Source

2026

A multi-agent system for creator marketing that discovers creators cross-platform and then runs campaigns autonomously.

Overview

  • Search and analyse millions of creators against brand guidelines and campaign aims.
  • Run multi-stage email campaigns over weeks, including outreach, negotiation and follow-ups, with guardrails and simulation mode by default.
  • Operate conversationally from Slack, WhatsApp or email, and work whilst you sleep.

Stack

  • LangGraph
  • Modal
  • LLM
  • React/Next.JS
  • Sentry
  • Smartlead
  • Pipedream
  • Neon

We created Source whilst working with MHI Media, a Bristol-based performance marketing agency scaling brands to 8 figures. Working with brands across fashion, lifestyle and wellness, MHI were already running hundreds of creator campaigns a year using across gifted seeding, affiliate campaigns and influencer deals. Creator campaigns are incredibly effective, but one admin can end up managing hundreds of different message threads across multiple platforms, with varying briefs, outreach campaigns, budgets and products to send. We set out to firstly solve the problem for them in house, and then to develop a self-service product that could be used by other brands and agencies.

The build lasted around 6 months, working across product design, system architecture, and full-stack engineering. From day one, our aim with Source wasn’t just to automate a workflow, but to build a single point of accountability and knowledge for a brand’s creator campaigns. Onboarding starts with a natural conversation so agent and brand team are aligned, and then Source develops a brand memory context that is then used throughout every stage of multi-week campaigns.

built to run unsupervised

The hard part for a product like Source isn't conversation; it's building an agent that acts reliably over days, without supervision and across multiple concurrent tasks. We approached it as a team of specialised agents that hand work to one another, with a central coordinator that has memory, workspace context and pauses for a human's sign-off at the moments that matter.

With brand representation always a top priority, the system design had to provide the right amount of safety whilst automating the manual work. Making sure that a user can feel comfortable automating thousands of conversations meant building the right kind of guardrails for sending, reviewing and checking in when required. Campaigns in Source run as full simulations by default, allowing users to sandbox every interaction before going live. Safe mode, validation loops, and cross-campaign deduplication services all provide additional modes of security for users.
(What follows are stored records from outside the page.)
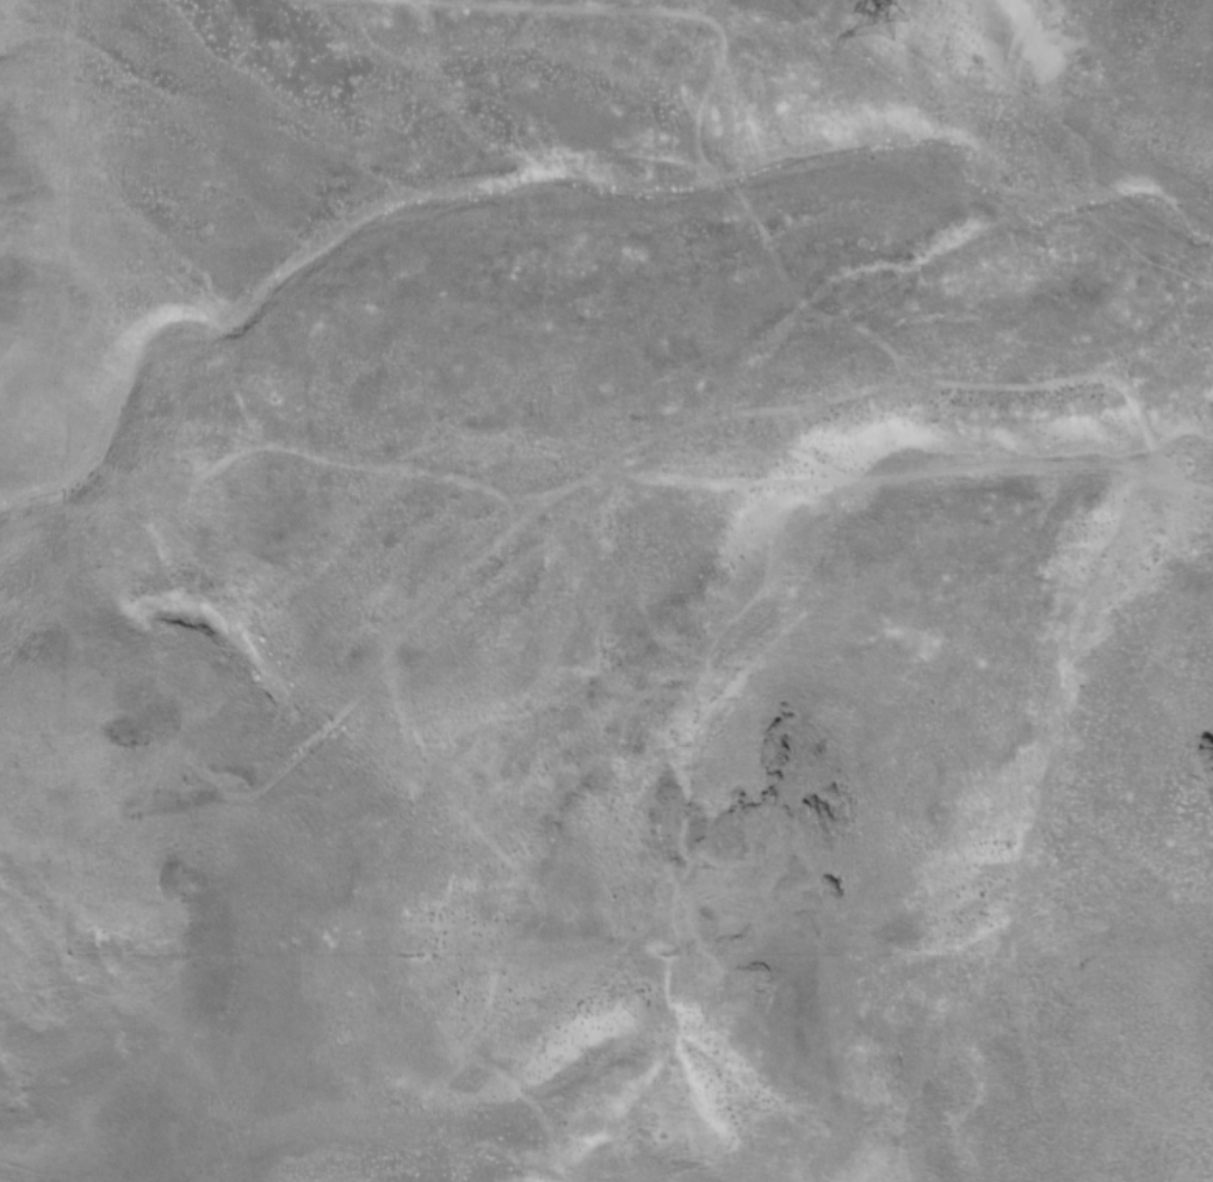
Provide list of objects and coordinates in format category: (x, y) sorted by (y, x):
power tower: (896, 21)
road: (716, 67)
road: (216, 352)
road: (698, 422)
road: (878, 477)
road: (530, 930)

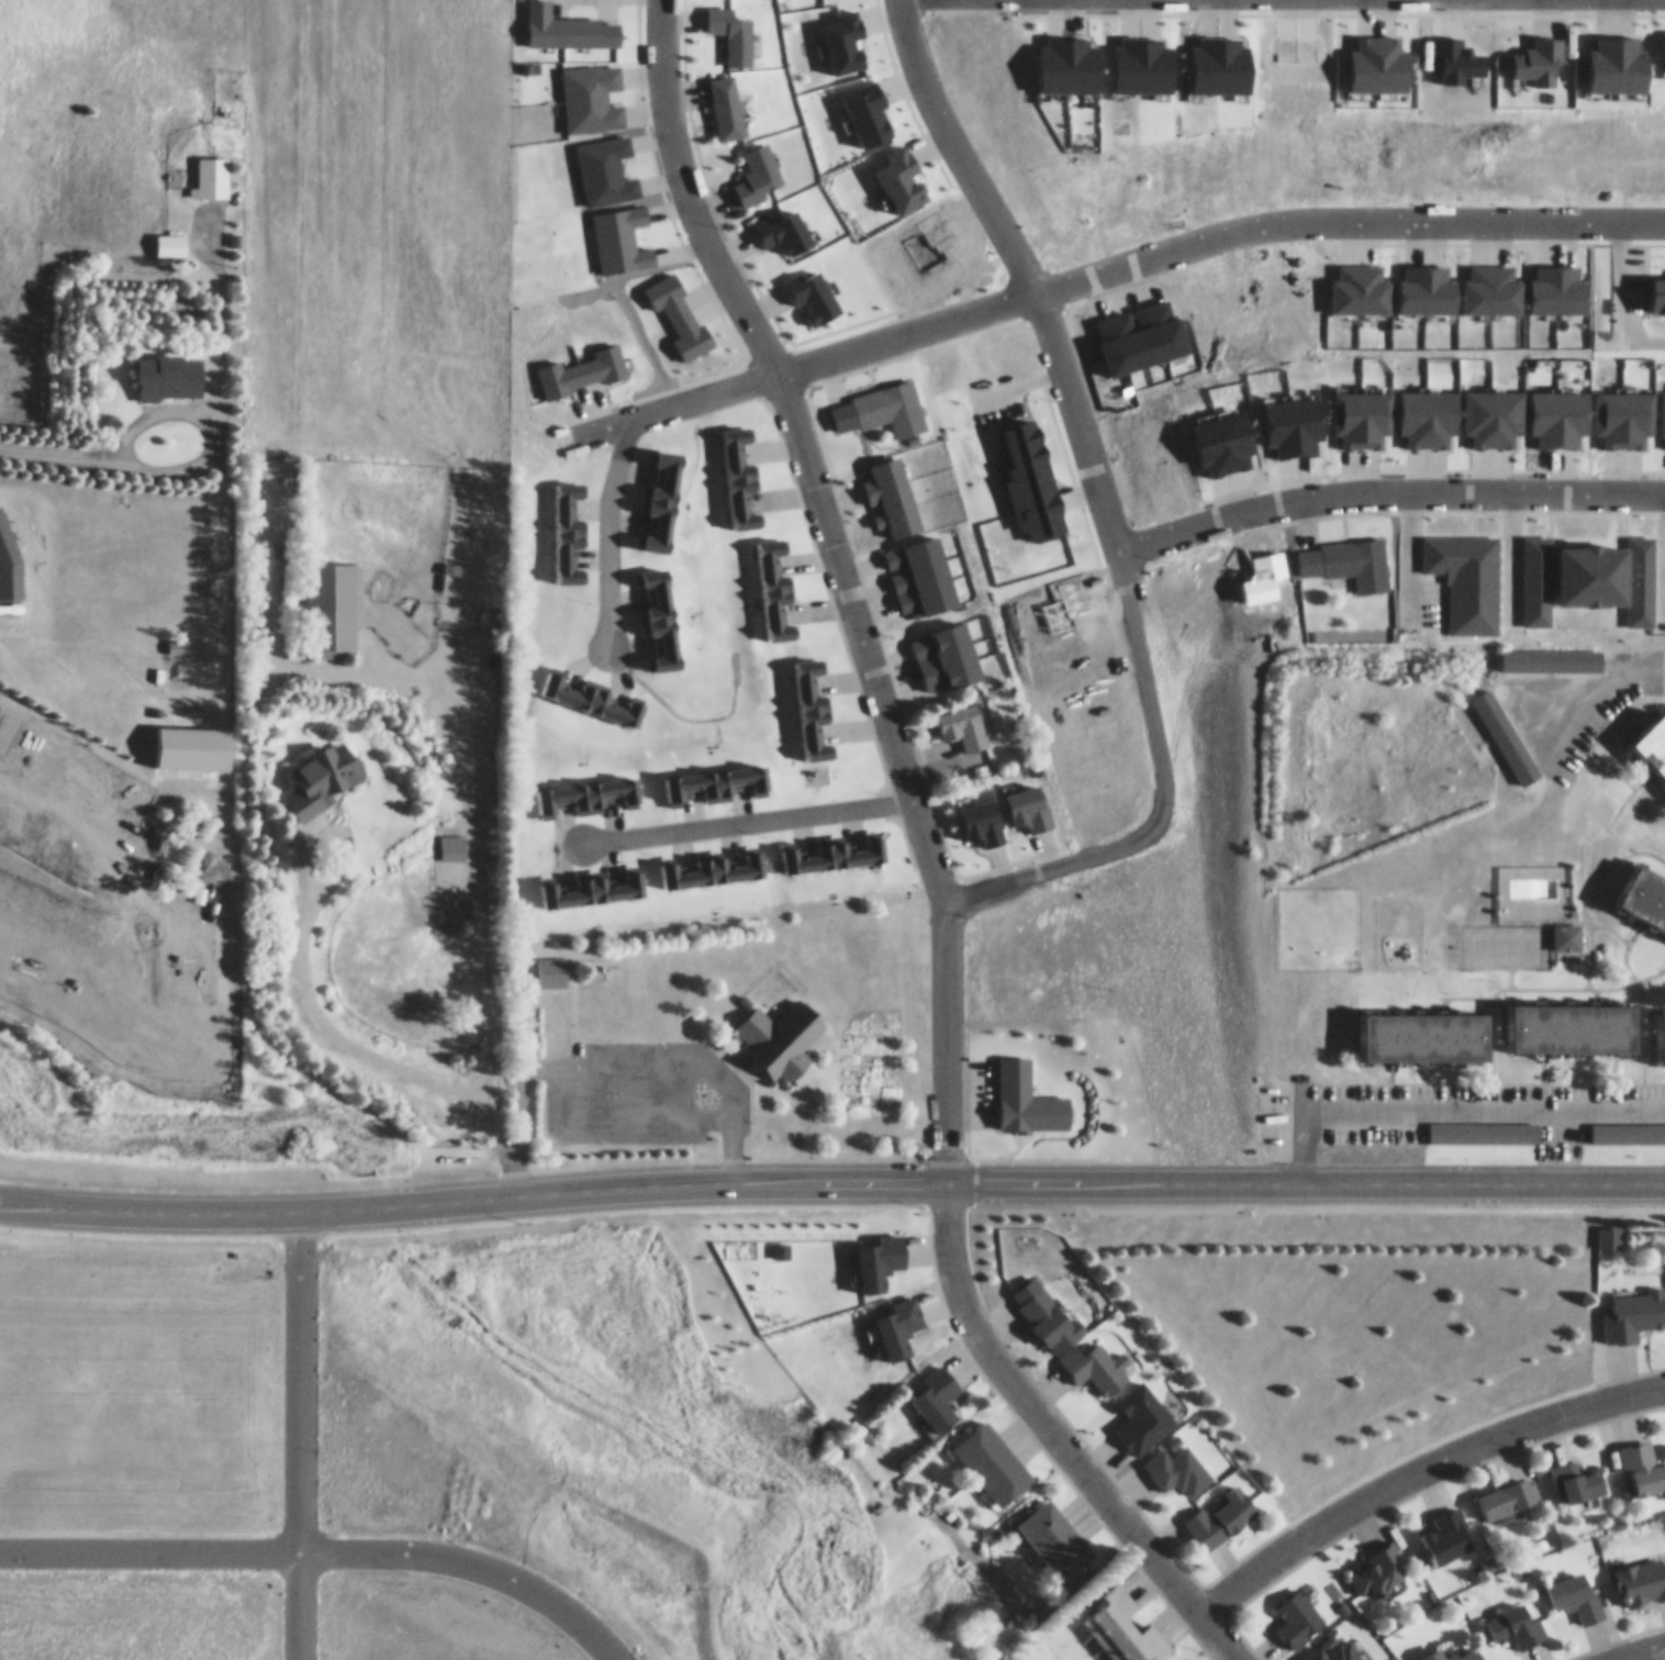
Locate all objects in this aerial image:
road: (903, 3)
building: (758, 157)
building: (210, 168)
road: (688, 189)
building: (170, 237)
road: (1021, 265)
road: (1110, 267)
building: (170, 368)
building: (549, 370)
road: (218, 386)
building: (890, 399)
road: (113, 441)
building: (739, 469)
building: (660, 488)
road: (1386, 491)
road: (608, 517)
building: (567, 523)
road: (1508, 554)
building: (1356, 555)
road: (1409, 555)
building: (773, 582)
building: (332, 599)
building: (661, 610)
building: (177, 637)
building: (1550, 651)
road: (1589, 683)
building: (592, 690)
building: (811, 701)
building: (963, 718)
building: (1504, 728)
building: (1654, 735)
building: (193, 738)
road: (902, 761)
building: (323, 770)
building: (716, 775)
building: (586, 787)
road: (1160, 791)
road: (747, 811)
building: (6, 818)
road: (335, 829)
building: (451, 839)
building: (833, 846)
building: (713, 862)
building: (594, 882)
building: (1644, 888)
road: (492, 913)
building: (1567, 928)
building: (551, 963)
building: (1578, 1021)
building: (1660, 1026)
building: (1429, 1029)
road: (344, 1034)
building: (775, 1035)
building: (1026, 1092)
road: (1442, 1097)
road: (746, 1108)
building: (1483, 1123)
building: (1600, 1124)
road: (1304, 1176)
road: (472, 1206)
building: (1608, 1229)
building: (1046, 1307)
building: (1634, 1307)
building: (1097, 1358)
building: (937, 1386)
road: (1059, 1432)
road: (298, 1436)
building: (993, 1452)
building: (1643, 1456)
road: (1416, 1458)
building: (1177, 1459)
building: (1576, 1471)
building: (1508, 1487)
building: (1222, 1508)
building: (1447, 1526)
building: (1055, 1529)
road: (148, 1547)
building: (1378, 1561)
building: (1641, 1571)
building: (1574, 1585)
building: (1297, 1609)
building: (1516, 1616)
building: (1124, 1622)
road: (1626, 1646)
building: (1337, 1647)
building: (1455, 1649)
Enabling agentic decision making in an affiliate campaign context means first agreeing on sources of truth and knowing when to escalate things to review. Source treats outreach as a timeline of steps (pitching, follow-ups, negotiation, logistics, and closing), each with its own validation criteria that can be assessed by a team of sub-agents before proceeding. At optional ‘brand review’ checkpoints the system pauses for human sign-off or input, for instance to add a contract URL or confirm a payment. Source generates a plan for each campaign dynamically, runs it in simulation with creators, and then amends the timeline based on user feedback before anything goes live.

Platform agnostic

For platform-wide search and critical analysis of creators, we leveraged several parts of the Parallel Web Systems API within a multi-agent architecture that had access to the Influencers Club database. Influencers Club gave us API access to millions of creator profiles across every platform, whilst the agent harness meant that those profiles could actually be reflected upon against the brand.

In a multi-agent architecture like this, one agent can query creators from the database whilst another analyses them against dynamic conditions informed by brand memory and campaign goals. As results come in and fit is assessed, another agent can assess and refine the base queries based upon analysis. This allows the system to continuously spin up searches and channel creators into active campaigns whilst incorporating user feedback and optimising the next cycle.

On top of this, we engineered our own OpenClaw-style harness to relay messages and embed Source directly in teams via. Slack, WhatsApp and Email. We also automated the unglamorous part: the email setup and deliverability that normally takes a team to manage, so a brand can scale to sending hundreds of emails a day without touching any infrastructure.

beta snapshot

In the first 4 weeks of beta testing, Source onboarded 63 external brands and helped teams discover 22,361 creators across platforms, enriching 4,286 with verified email. In that window, brands sent 3,274 real emails (excluding simulation) using Source and launched 48 end-to-end campaigns that are still being managed autonomously.

One of the highlights for us has been seeing brands transition away from the web interface and into Slack, just like working with an expert colleague. New creator cohorts can be found and contacted with a couple of back and forth messages, with updates dropped asynchronously by Source when they come in.

Designing and iterating upon Source proved to us the power of combining specialised, long-running agents into a harness that can reliably coordinate the hundreds of other small, critical decisions that occur in real-world tasks. In order to collaborate over weeks and months, context and coordination have as much a part to play as raw intelligence.